ASSIGNMENT: Switch each "Acceptance criteria" to "Requirements" in the items below, keeping everything else the same, and omit the pictures from your answer.

##### INPUT DATA #####

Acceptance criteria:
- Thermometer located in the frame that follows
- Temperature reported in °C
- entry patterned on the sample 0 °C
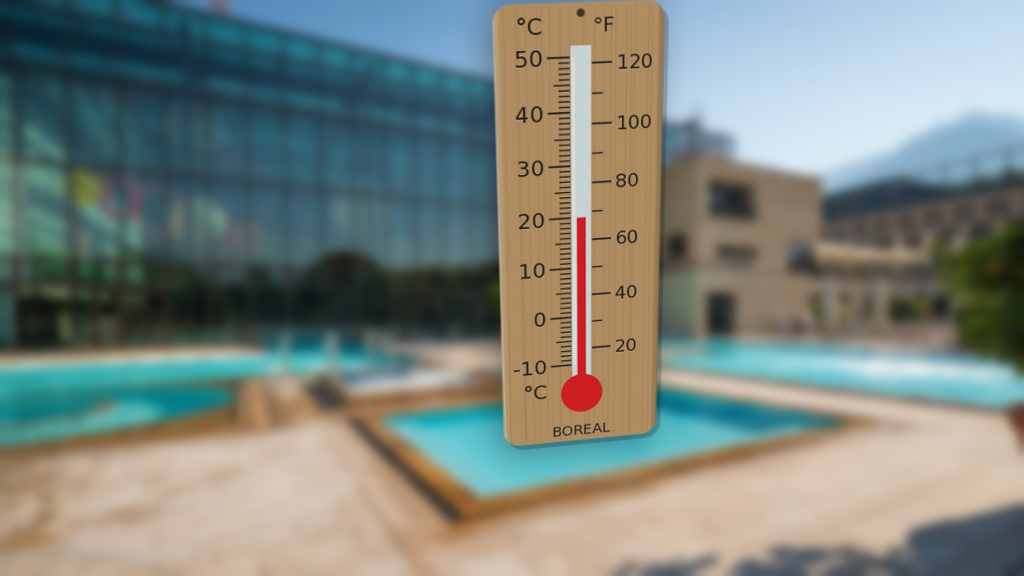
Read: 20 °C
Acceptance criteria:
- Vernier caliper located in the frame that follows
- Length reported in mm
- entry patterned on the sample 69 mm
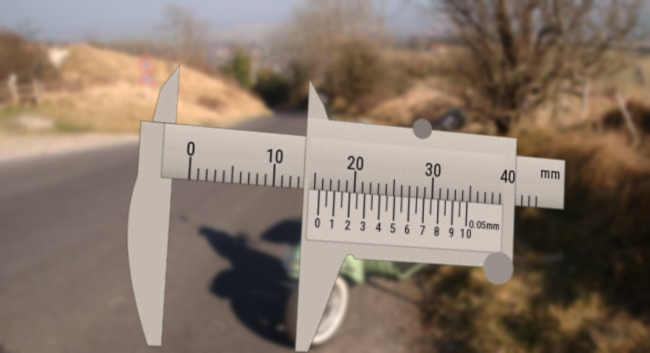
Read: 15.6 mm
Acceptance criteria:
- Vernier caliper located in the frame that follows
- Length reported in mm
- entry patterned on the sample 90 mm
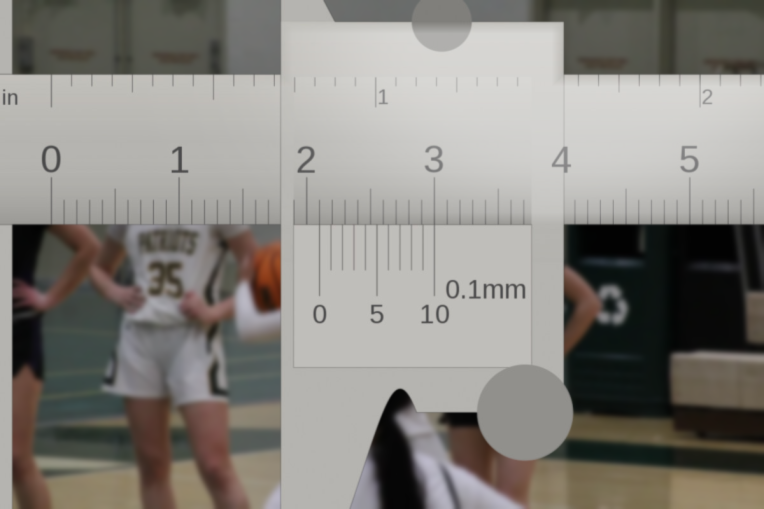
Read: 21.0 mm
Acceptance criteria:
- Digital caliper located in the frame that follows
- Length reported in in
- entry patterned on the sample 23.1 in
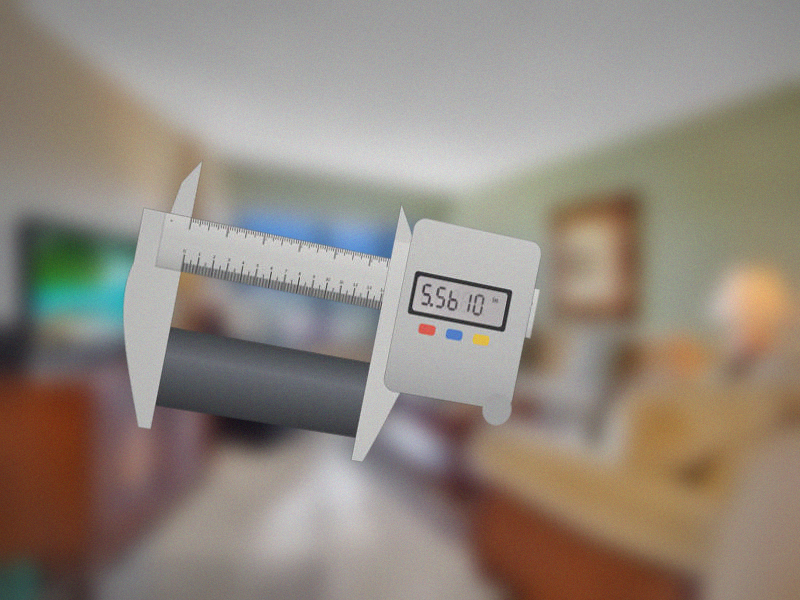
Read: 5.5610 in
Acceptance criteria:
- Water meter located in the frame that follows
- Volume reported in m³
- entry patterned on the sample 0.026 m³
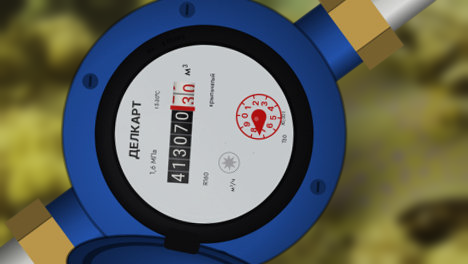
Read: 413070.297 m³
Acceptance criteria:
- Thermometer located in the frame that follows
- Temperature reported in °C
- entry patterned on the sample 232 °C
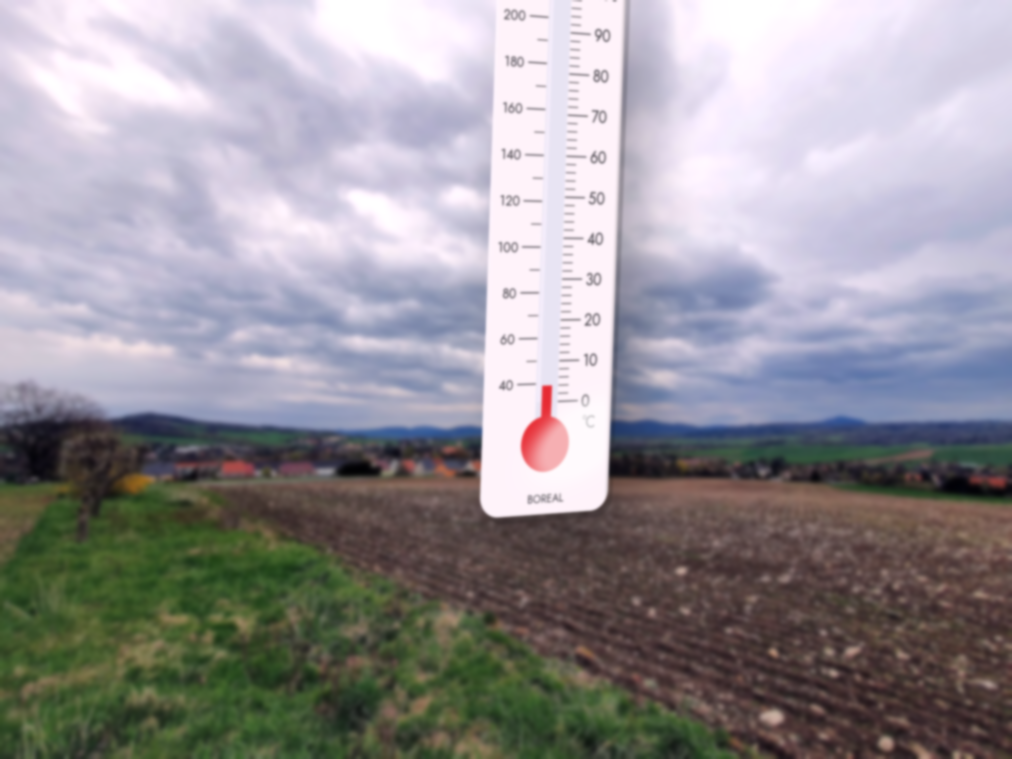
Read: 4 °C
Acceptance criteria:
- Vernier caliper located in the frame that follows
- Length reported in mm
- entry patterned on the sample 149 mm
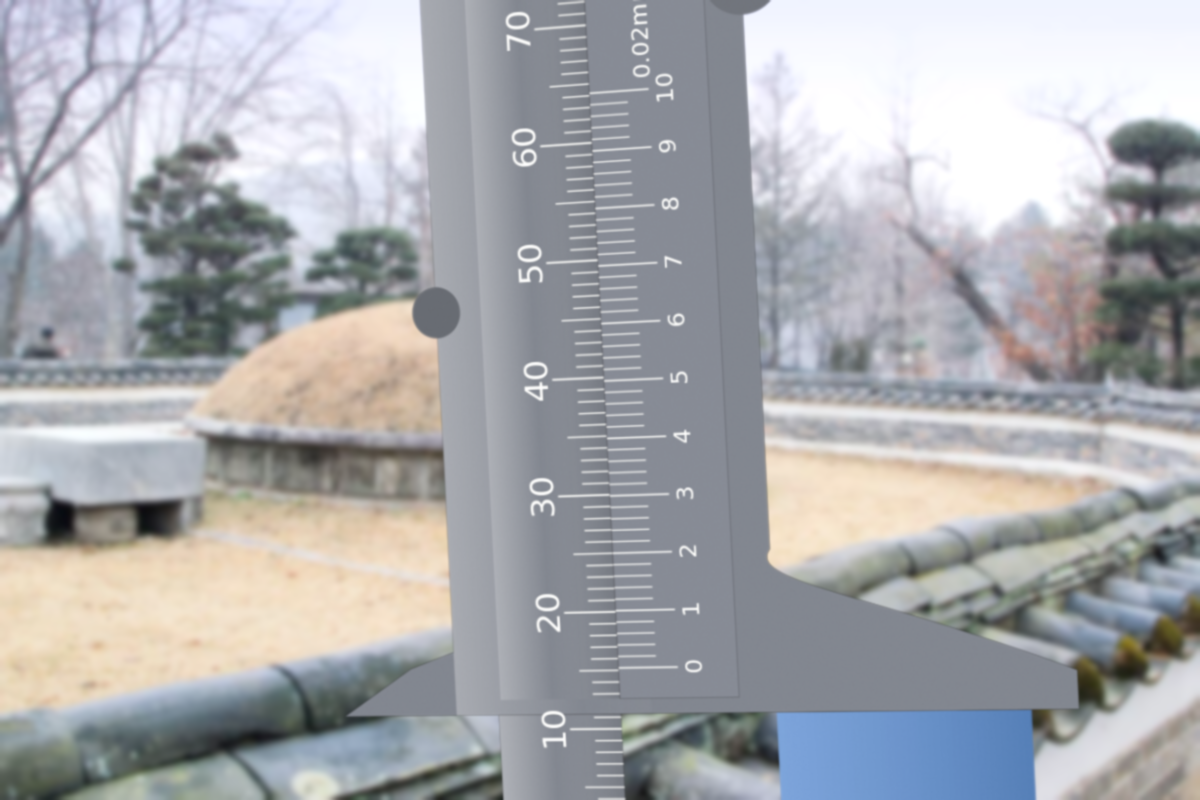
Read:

#####

EXERCISE RESPONSE:
Requirements:
- Thermometer located in the frame that follows
- Temperature reported in °C
- entry patterned on the sample 0 °C
Read: 20 °C
Requirements:
- Vernier caliper located in the frame that follows
- Length reported in mm
- entry patterned on the sample 69 mm
Read: 15.6 mm
Requirements:
- Vernier caliper located in the frame that follows
- Length reported in mm
- entry patterned on the sample 90 mm
Read: 21.0 mm
Requirements:
- Digital caliper located in the frame that follows
- Length reported in in
- entry patterned on the sample 23.1 in
Read: 5.5610 in
Requirements:
- Water meter located in the frame that follows
- Volume reported in m³
- entry patterned on the sample 0.026 m³
Read: 413070.297 m³
Requirements:
- Thermometer located in the frame that follows
- Temperature reported in °C
- entry patterned on the sample 232 °C
Read: 4 °C
Requirements:
- Vernier caliper located in the frame that follows
- Length reported in mm
- entry patterned on the sample 149 mm
Read:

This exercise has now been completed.